“Thessaloniki at all costs”, shouted the great Greek statesman Eleftherios Venizelos, when asked whether his army should reclaim Greece’s second city, Thessaloniki, from the Turks, or another crucial target. Though these words may have been uttered a hundred years ago, they still go a long way in showing just how important this city by the sea is for the Greek nation.
I was most excited to come here, because it’s at the very heart of everything I am nerdy about: European relations, the Ottoman Empire, and the current beef between Greece and Turkey – which has its roots in 20th century trauma. If you’re not familiar with the story of this incredible place, I shall break it down for you:
- Alexander the Great’s relatives come to the area, and think it’s great. The Kingdom of Macedonia founded in 300 BC-ish, with Thessaloniki as its capital.
- Romans come. They also think it’s great. Steal it and build a load of stuff for the Emperor to enjoy, but average plebs can get stuffed.
- Roman Empire collapses in the 4th century AD. There goes the might of Rome… but the eastern part of the Empire (Byzantium) is still doing okay I guess. They stick around for a thousand years or so, and everybody converts to Christianity.
- Uh oh, it’s the Ottoman Empire, and they’ve come to take the city. Guess what? They succeed, and build a load of bathhouses and mosques. Many Thessalonians convert to Islam because of handy tax breaks for Muslims.
=======
TASK TO CARRY OUT ▸
In the Thessaloniki text, what reason is given for many Thessalonians converting to Islam under the Ottoman Empire?

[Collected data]
=======
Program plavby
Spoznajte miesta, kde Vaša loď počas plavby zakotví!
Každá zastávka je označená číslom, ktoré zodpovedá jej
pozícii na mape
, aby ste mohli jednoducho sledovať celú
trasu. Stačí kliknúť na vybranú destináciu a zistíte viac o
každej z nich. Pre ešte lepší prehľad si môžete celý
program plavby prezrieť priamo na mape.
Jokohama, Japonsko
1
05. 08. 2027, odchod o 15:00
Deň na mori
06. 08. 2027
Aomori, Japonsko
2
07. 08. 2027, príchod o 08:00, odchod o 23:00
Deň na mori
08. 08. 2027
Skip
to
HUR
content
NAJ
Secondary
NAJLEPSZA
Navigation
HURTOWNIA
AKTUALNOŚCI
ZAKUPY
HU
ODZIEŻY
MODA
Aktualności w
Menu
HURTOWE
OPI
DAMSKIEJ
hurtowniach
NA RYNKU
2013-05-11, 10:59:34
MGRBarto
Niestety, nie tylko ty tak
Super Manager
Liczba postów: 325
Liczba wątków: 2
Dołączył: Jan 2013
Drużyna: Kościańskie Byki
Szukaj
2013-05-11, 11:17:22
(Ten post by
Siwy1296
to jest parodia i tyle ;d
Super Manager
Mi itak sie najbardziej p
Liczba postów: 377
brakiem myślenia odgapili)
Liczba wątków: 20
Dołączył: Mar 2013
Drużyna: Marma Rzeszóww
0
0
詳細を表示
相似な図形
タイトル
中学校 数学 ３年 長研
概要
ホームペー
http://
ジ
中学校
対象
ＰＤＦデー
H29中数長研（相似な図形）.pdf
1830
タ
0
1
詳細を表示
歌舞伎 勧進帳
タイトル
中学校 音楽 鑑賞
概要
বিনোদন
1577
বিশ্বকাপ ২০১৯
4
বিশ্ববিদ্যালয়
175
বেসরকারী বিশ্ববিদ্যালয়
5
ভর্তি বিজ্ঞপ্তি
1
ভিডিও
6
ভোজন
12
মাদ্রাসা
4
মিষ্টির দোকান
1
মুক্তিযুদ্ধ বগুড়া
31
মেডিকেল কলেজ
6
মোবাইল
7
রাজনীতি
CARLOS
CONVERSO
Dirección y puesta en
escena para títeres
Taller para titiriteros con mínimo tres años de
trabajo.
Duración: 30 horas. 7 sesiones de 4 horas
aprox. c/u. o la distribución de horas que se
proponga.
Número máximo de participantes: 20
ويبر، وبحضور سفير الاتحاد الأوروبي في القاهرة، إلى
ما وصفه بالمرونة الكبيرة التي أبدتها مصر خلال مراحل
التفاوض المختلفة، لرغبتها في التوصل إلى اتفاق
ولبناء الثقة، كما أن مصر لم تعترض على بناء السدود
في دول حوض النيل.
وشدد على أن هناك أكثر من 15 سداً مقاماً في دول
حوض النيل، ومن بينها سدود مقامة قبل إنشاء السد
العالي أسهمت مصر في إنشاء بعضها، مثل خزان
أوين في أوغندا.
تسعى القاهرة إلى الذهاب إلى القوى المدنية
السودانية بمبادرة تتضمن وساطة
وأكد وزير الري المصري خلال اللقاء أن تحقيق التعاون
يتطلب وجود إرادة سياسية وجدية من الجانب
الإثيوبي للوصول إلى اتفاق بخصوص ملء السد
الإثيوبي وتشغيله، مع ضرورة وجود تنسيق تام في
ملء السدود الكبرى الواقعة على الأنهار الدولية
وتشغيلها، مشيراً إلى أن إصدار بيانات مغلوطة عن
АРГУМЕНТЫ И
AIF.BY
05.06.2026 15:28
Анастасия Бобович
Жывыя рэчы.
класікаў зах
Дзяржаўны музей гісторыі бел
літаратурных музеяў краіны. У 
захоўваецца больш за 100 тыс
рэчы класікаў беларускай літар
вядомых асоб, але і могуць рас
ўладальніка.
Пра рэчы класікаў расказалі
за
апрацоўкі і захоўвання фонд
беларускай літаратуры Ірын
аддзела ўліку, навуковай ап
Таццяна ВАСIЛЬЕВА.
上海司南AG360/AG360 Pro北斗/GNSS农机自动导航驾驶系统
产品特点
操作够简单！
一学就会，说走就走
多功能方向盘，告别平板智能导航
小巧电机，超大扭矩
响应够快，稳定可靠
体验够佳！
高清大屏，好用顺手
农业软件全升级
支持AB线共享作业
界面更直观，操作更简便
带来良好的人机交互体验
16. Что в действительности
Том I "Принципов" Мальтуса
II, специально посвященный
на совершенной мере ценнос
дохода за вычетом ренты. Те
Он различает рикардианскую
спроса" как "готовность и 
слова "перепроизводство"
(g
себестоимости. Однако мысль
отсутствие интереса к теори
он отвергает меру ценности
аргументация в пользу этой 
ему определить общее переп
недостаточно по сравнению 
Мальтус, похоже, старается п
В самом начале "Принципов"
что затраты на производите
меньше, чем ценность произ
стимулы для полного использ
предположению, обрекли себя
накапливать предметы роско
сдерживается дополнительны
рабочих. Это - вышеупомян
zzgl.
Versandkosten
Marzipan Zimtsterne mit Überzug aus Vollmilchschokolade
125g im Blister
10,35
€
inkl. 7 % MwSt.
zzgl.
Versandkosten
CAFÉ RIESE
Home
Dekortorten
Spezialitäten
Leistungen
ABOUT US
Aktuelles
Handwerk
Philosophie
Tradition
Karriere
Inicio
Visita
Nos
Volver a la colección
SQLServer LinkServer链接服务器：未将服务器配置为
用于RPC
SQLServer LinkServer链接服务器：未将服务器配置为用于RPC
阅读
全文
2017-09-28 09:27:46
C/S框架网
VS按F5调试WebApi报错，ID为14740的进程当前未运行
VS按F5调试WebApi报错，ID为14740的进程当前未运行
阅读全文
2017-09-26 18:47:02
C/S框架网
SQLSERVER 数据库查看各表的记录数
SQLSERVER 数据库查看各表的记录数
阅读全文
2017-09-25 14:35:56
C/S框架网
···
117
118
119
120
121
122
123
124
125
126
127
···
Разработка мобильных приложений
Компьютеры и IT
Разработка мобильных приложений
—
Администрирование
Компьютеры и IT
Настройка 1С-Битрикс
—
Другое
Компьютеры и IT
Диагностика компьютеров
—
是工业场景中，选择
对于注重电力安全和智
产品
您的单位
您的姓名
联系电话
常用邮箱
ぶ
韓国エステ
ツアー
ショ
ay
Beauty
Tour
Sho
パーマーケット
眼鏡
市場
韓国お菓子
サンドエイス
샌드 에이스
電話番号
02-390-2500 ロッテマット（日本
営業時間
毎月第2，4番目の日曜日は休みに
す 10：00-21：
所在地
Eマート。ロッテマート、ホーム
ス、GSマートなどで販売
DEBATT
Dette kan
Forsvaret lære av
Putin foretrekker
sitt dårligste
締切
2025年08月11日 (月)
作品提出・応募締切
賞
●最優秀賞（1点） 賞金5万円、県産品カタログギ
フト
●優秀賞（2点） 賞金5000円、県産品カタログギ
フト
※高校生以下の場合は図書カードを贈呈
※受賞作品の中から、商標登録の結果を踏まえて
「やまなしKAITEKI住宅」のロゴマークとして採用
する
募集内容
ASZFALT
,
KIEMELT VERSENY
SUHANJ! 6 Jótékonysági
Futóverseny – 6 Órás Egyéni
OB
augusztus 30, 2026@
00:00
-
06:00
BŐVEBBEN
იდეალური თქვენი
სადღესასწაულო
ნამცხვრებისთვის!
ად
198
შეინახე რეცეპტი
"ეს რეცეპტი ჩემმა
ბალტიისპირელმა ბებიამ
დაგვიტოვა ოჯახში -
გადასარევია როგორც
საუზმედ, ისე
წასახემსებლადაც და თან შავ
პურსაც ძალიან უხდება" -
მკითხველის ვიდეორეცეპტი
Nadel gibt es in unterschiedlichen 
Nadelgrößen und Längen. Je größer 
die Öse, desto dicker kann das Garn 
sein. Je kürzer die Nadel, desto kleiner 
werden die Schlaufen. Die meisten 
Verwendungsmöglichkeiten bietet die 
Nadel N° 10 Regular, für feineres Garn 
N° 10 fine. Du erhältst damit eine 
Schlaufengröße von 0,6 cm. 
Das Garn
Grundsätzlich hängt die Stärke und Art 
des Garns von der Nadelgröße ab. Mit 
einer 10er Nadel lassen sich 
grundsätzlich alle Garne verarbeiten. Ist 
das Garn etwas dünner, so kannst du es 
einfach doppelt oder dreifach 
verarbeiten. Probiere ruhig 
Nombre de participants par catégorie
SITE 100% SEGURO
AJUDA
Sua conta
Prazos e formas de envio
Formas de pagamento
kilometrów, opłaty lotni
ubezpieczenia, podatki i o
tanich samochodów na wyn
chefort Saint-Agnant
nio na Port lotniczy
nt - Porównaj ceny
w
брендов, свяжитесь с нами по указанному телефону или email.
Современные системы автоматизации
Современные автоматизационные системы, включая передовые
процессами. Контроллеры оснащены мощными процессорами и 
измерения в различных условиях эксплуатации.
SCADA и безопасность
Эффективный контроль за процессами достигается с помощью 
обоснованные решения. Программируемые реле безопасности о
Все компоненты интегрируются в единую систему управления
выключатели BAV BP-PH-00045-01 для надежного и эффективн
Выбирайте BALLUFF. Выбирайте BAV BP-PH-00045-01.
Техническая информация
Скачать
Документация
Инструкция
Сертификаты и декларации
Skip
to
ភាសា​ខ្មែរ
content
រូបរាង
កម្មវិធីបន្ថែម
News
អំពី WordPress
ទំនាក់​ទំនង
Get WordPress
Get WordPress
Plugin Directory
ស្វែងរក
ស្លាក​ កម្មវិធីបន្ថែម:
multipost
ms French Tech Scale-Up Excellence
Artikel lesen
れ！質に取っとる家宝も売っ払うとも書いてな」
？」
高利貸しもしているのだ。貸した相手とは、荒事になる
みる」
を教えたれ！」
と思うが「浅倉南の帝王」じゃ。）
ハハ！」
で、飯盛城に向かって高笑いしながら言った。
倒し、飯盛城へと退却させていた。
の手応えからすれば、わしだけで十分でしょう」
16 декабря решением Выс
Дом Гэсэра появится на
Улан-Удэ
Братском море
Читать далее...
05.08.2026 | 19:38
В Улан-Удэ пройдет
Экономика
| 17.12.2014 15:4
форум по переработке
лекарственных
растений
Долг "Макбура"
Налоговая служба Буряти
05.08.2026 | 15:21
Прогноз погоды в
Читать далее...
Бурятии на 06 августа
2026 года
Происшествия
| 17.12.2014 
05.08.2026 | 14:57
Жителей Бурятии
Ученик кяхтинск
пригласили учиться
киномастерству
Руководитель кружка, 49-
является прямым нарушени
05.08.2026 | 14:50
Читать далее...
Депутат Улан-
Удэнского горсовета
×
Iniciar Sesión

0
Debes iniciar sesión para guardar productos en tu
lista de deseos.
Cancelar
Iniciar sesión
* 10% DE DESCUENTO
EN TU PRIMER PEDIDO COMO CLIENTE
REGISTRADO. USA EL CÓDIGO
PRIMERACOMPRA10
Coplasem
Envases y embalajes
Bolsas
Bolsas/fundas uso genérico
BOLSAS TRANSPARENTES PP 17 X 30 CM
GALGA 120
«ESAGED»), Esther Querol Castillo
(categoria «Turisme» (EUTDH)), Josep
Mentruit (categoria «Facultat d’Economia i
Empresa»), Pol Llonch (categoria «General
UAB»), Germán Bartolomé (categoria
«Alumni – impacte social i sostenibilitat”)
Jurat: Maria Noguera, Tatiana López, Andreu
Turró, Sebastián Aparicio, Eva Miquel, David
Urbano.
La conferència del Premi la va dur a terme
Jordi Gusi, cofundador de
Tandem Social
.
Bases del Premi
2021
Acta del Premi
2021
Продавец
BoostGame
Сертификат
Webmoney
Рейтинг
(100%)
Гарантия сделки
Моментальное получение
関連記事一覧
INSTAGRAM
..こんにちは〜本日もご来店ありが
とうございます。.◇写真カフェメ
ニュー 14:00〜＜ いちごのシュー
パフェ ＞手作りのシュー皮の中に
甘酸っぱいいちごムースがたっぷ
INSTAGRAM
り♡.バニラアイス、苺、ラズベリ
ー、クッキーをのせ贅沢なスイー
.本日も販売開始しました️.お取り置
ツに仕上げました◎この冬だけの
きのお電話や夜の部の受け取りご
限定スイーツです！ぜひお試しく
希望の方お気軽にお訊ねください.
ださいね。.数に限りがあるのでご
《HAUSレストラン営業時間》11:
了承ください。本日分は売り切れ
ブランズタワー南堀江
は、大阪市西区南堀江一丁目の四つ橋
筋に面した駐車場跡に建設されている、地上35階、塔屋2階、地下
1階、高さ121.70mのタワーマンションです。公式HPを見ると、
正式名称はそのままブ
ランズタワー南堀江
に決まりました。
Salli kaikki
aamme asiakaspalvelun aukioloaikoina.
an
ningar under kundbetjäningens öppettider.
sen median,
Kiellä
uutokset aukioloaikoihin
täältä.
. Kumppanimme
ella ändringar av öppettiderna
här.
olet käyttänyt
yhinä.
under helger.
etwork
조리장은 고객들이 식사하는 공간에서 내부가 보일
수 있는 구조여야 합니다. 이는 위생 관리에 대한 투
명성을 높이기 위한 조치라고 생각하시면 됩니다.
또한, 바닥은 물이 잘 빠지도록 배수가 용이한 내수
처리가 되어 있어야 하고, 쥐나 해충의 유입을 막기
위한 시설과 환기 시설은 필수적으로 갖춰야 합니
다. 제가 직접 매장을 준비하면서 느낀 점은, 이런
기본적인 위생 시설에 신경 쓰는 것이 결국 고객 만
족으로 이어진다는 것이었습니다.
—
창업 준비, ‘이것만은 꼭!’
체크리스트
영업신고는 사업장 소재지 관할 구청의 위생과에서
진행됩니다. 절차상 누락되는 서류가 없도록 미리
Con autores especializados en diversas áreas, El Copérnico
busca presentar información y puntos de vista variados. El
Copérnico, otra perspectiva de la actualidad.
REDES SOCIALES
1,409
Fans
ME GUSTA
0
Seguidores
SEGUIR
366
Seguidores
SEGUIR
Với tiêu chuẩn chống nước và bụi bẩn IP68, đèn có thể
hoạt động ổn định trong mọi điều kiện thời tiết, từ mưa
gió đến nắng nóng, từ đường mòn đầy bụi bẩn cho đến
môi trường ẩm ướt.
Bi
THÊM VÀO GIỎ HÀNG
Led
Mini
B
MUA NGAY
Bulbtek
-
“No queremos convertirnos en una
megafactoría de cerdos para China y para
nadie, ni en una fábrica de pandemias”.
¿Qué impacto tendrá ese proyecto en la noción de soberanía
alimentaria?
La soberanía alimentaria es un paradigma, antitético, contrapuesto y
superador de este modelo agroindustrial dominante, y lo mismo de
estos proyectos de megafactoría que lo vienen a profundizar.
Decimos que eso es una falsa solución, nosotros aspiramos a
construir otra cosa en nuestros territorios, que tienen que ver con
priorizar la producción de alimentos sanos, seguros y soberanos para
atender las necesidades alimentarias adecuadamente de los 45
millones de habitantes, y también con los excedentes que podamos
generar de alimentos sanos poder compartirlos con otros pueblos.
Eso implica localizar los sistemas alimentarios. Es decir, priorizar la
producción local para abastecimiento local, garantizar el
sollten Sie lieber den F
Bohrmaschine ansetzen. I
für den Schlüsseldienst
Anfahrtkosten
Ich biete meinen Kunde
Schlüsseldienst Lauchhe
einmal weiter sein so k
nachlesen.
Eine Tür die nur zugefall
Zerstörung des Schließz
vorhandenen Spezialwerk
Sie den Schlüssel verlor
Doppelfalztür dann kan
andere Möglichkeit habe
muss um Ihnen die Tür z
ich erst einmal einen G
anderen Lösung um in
=======
ANSWER AREA ▸
They converted because Muslims received handy tax breaks.